震災後、新設された片岸町の防潮堤を見学する「いわて復興未来塾」の参加者
2022年度第1回いわて復興未来塾(いわて未来づくり機構主催)は2、3の両日、東日本大震災の被災地・釜石市で開かれた。各分野で本県の復興に携わってきた人らが講演や座談会でこれまでの歩みを振り返り、伝承や発信、自治体間連携などについて意見を交わした。津波で被災した現場を訪れる体験プログラムもあり、参加者は11年前を思いながら、防災への心構えを新たにした。
2日、大町の釜石PITでは基調講演や事例報告、座談会が行われ、県内外から約70人が参加。IBC岩手放送メディア戦略部シニアマネジャーの相原優一さんは、自社が取り組んできた震災復興の情報発信、記憶の伝承について講演した。
デジタル技術を活用した震災伝承について話すIBC岩手放送・相原優一さんの基調講演
同社はVR(仮想現実)映像で津波石碑や震災遺構を記録し月命日にWEB上で公開したほか、学校でのVR体験授業、放送と新聞の融合による情報発信など、画期的なデジタルコンテンツを展開してきた。相原さんは、メディア環境の変化で「伝えているつもりでもなかなか届かない」状況を指摘。既存報道に加え、SNSやVR、AR(拡張現実)などデジタル技術を用いた伝達手法の必要性を示し、「これからは情報をデザインして、いかに分かりやすく伝えるかが大事。震災を知らない子どもたちでも理解できるようなコンテンツが求められる」と話した。
遠野市消防本部の千田一志さんは後方支援拠点となった同市の取り組み事例を紹介した
遠野市消防本部消防長の千田一志さんは、沿岸被災地の後方支援拠点となった同市の経験を紹介した。震災前の2007年に三陸地域の地震災害を見据えた後方支援拠点として名乗りを上げ、対応する防災訓練を重ねてきた同市。発災直後から救援部隊の受け入れ準備を開始し、炊き出しなど官民一体の活動で沿岸被災地を支え続けた。

データ欄 ▸

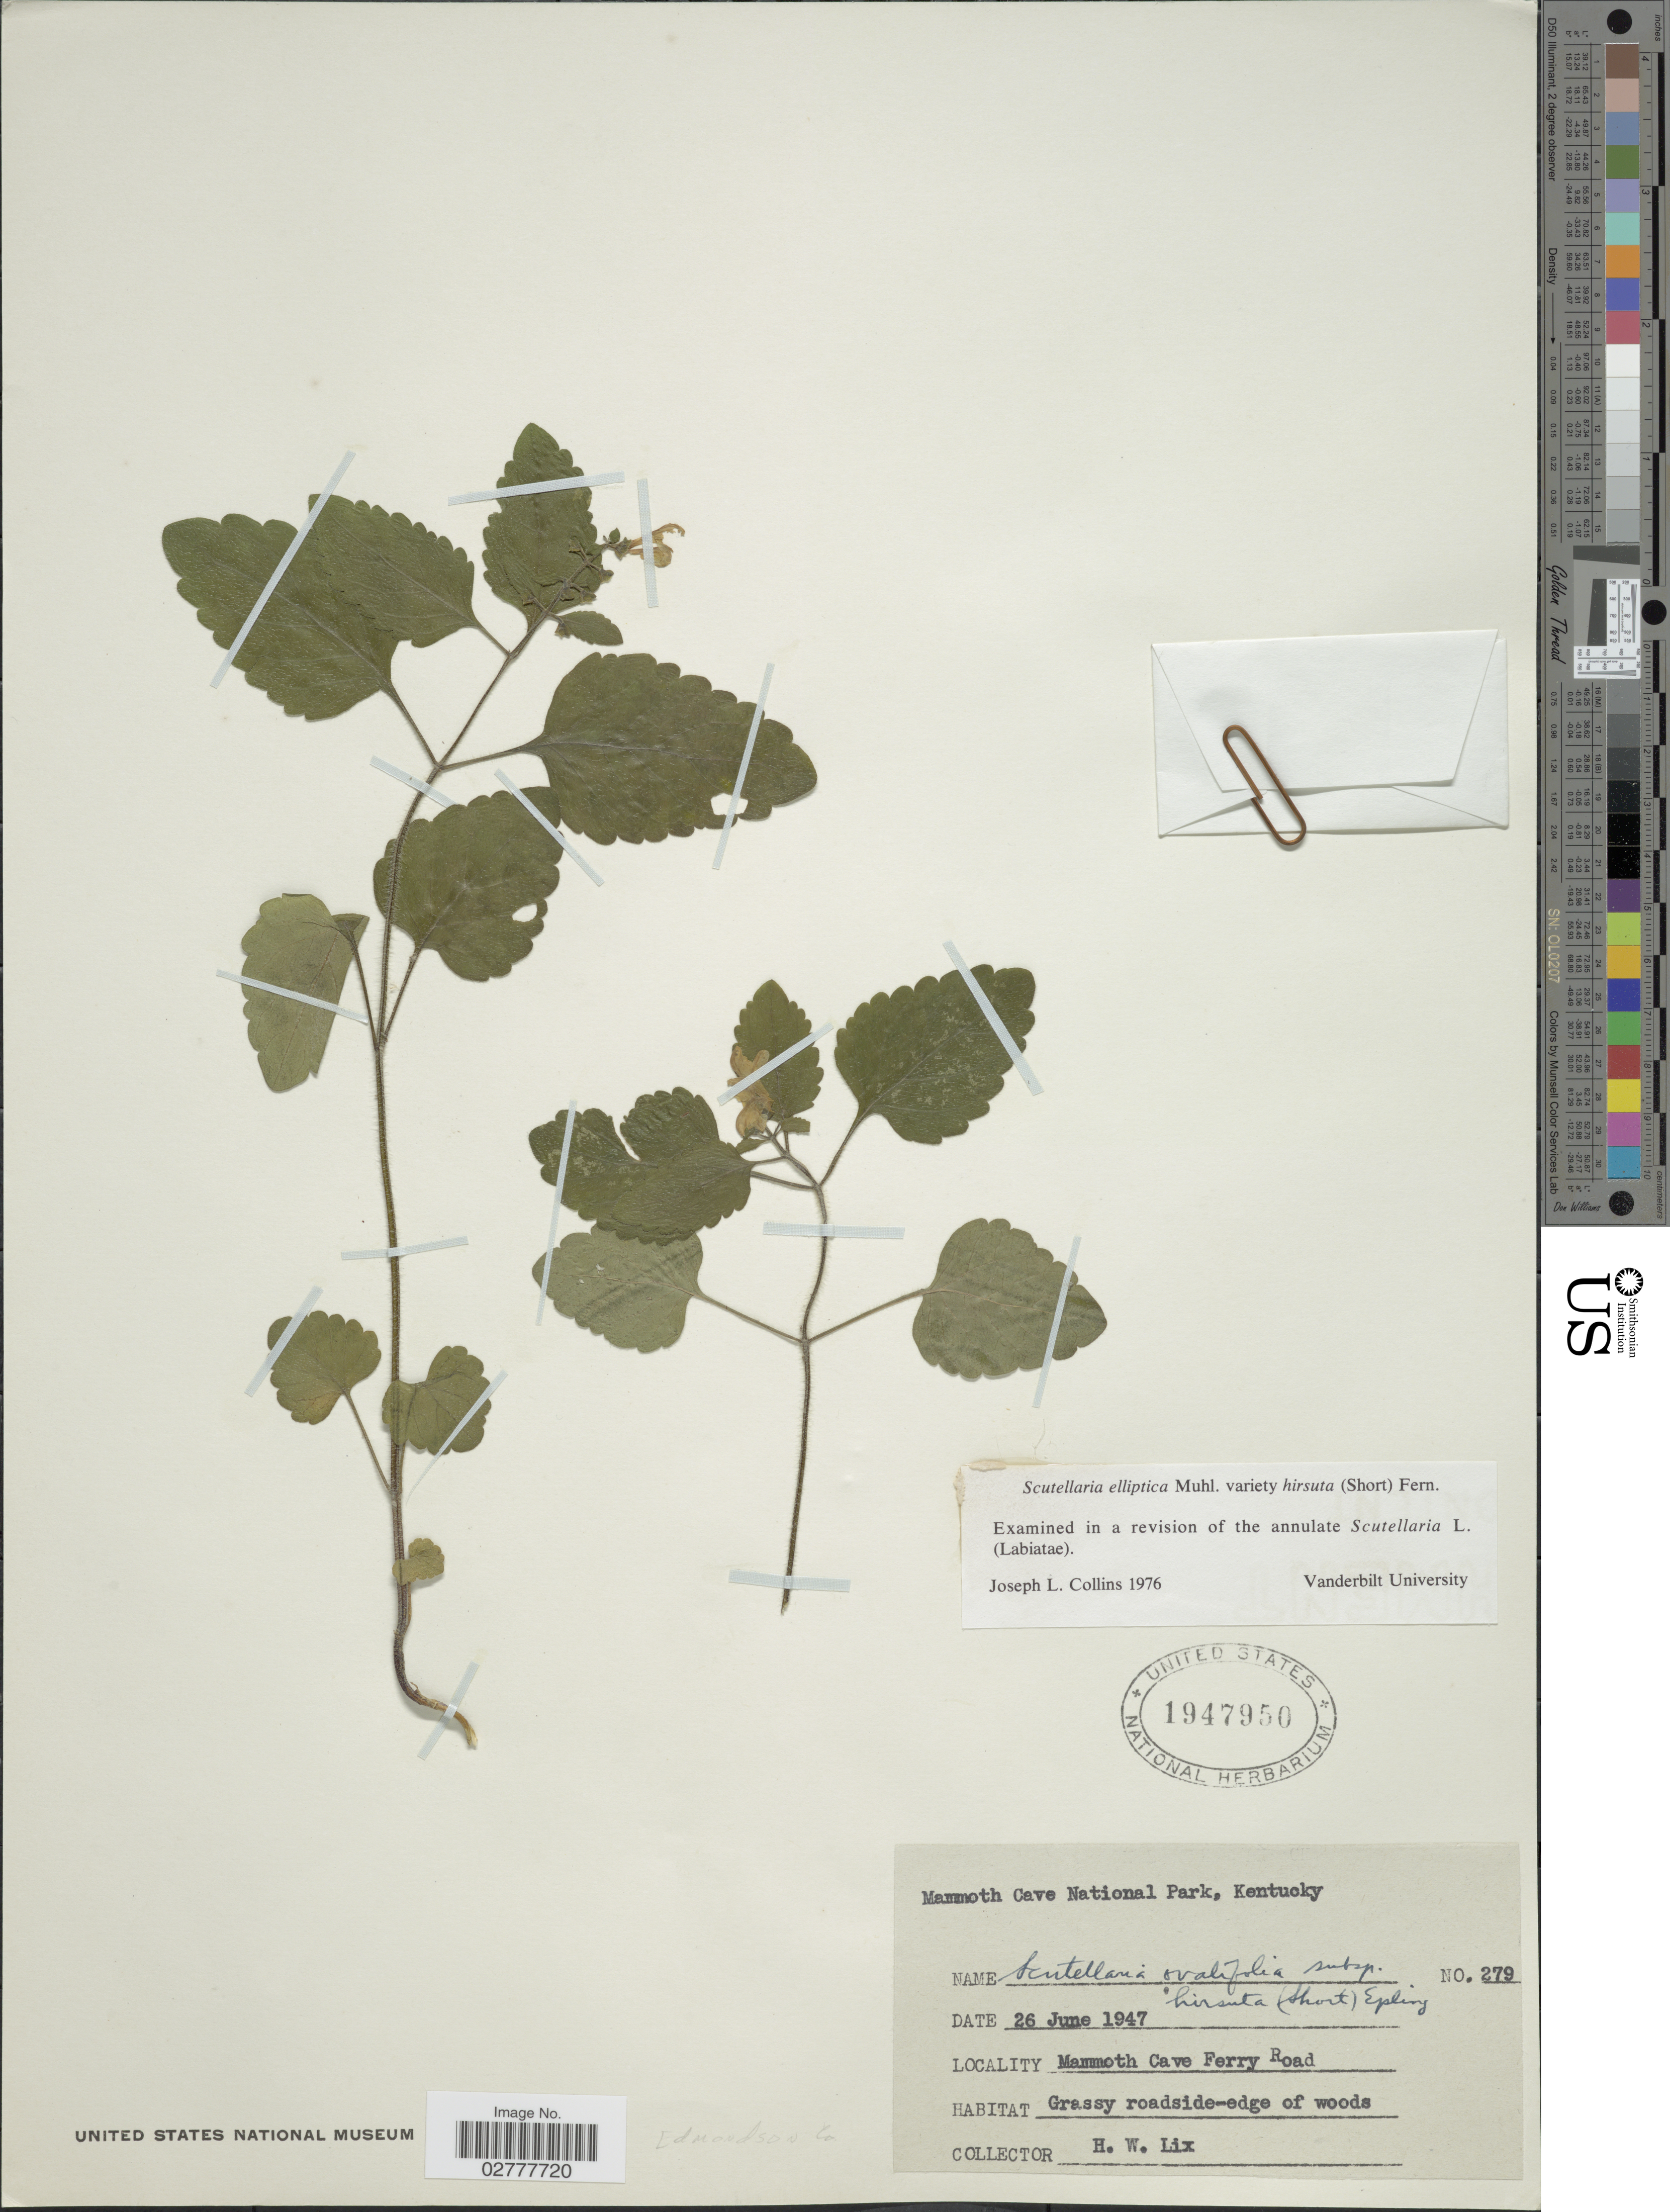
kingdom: Plantae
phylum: Tracheophyta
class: Magnoliopsida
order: Lamiales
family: Lamiaceae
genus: Scutellaria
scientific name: Scutellaria elliptica var. hirsuta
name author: (A. Gray) Fernald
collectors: H. W. Lix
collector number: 279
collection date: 1947-06-26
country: United States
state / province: Kentucky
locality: Mammoth Cave National Park, Mammoth Cave Ferry Road. Edmondson Co.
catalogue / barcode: US 1947950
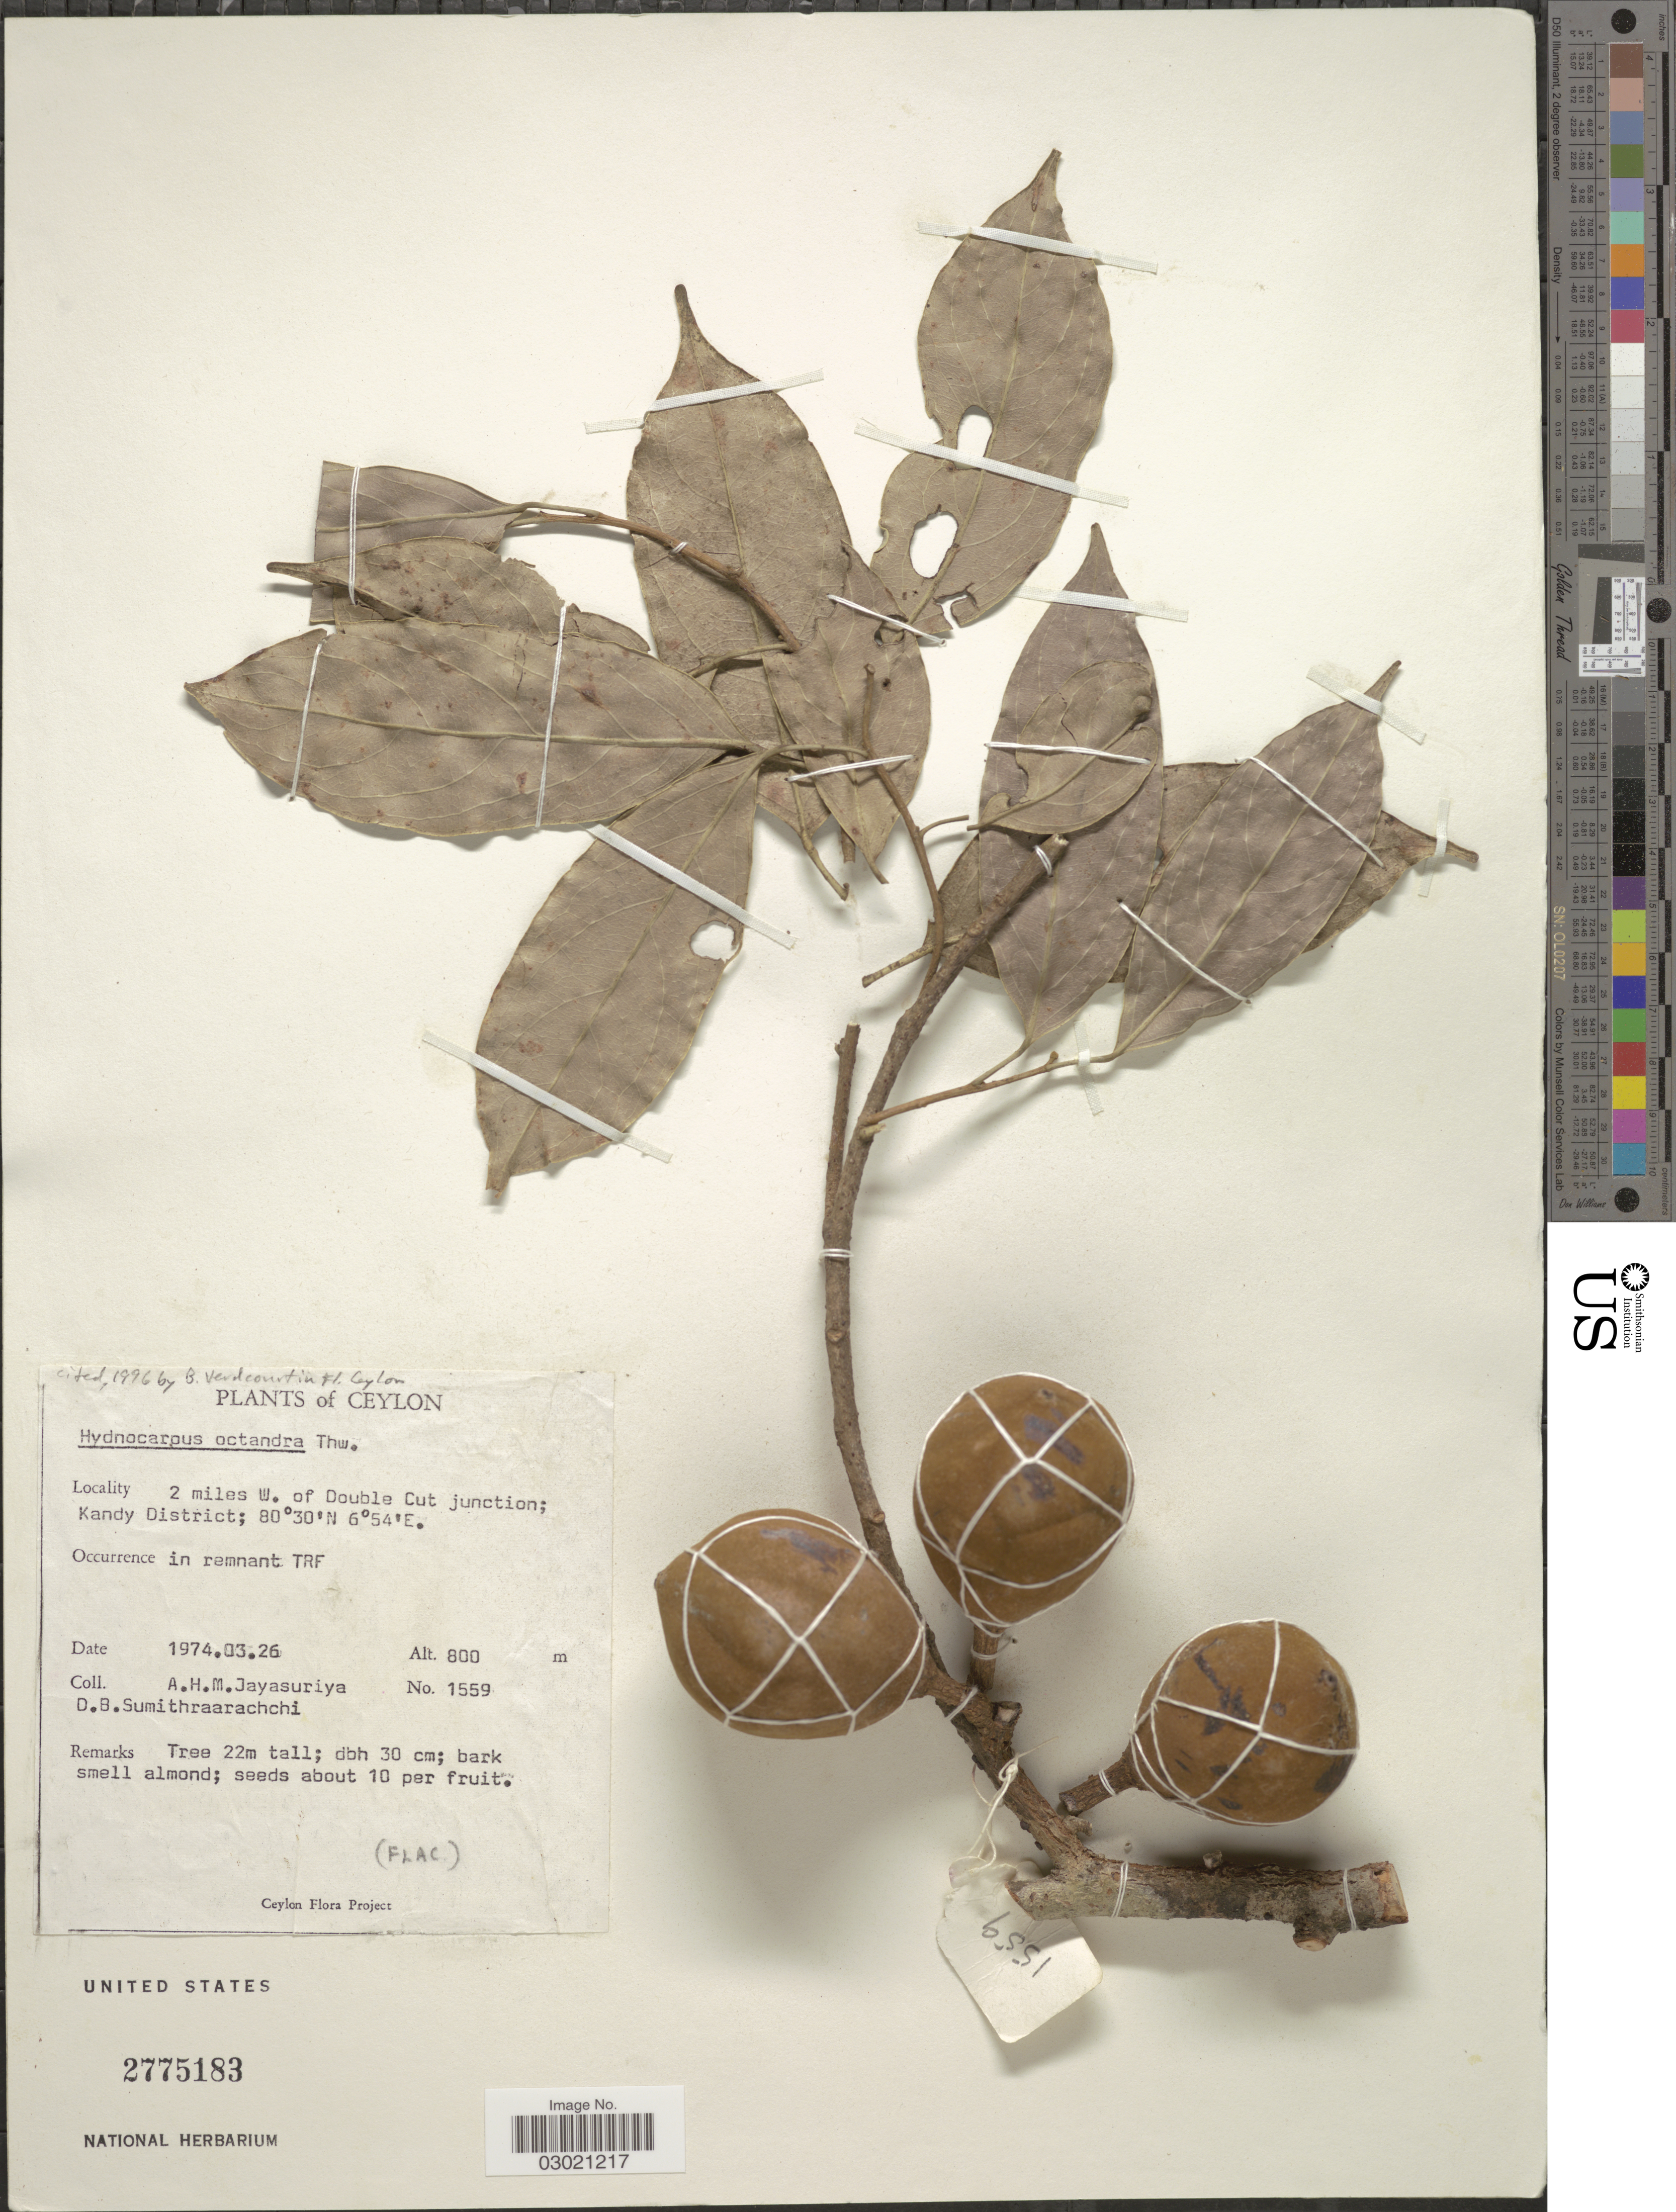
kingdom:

課題内容 ▸ いわて復興未来塾についての記事を、示されている最後の文の後から書き進めてください。 記録はこの作業には一切関わりません。

課題の出力 ▸
千田さんは自治体間の横の連携「水平連携」の有効性にも着目。震災では被災自治体の要請を待たずして自ら情報収集し、適切な支援策を展開したが、これは超法規的対応でもあったため、「今後は横の連携を支える責任、権限、財源を踏まえた新しい仕組みの構築が必要」と訴えた。
応援職員OBによる座談会。赴任時を振り返った
震災後、本県被災地に派遣され、復興業務を担った東京、大阪、長野、愛知4都府県の自治体職員らが座談会。赴任時に手掛けた仕事の思い出や各自治体に戻って生かされていることを語り合った。
長野県職員(土木技師)の坂田健剛さんは県沿岸広域振興局宮古土木センターで防潮堤の避難階段設置工事などを担当。「仕事に取り組む姿勢、地域住民への丁寧な対応と、見習うべき点が多かった。『津波てんでんこ』のような地域の教訓が生かされていることも素晴らしい」と振り返った。
東京都職員の鍵本拓哉さんは県復興局での勤務を通じ、現地を見て生の声を聞く重要性を痛感。「発言の裏の背景、込められた気持ちをしっかり汲みとって住民の要望に応えることが大事。都の仕事にも生かしていきたい」と思いを強くした。
会場参加者から登壇者への質問も。震災の記憶を未来につなぐヒントを得た
3日は、震災の津波で大きな被害を受けた鵜住居町で現場体験プログラムが行われた。約30人が参加。震災伝承施設「いのちをつなぐ未来館」で市内の被災状況、当時の避難行動を学んだ後、地元小中学生がたどった避難コースを追体験。案内したのは当時、釜石東中の2年生で、同避難を体験した川崎杏樹さん(現いのちをつなぐ未来館スタッフ)。日ごろの防災学習の大切さを挙げ、「災害は必ず起きるととらえ、命を守るための備えを家族と一緒に考えてほしい」と呼び掛けた。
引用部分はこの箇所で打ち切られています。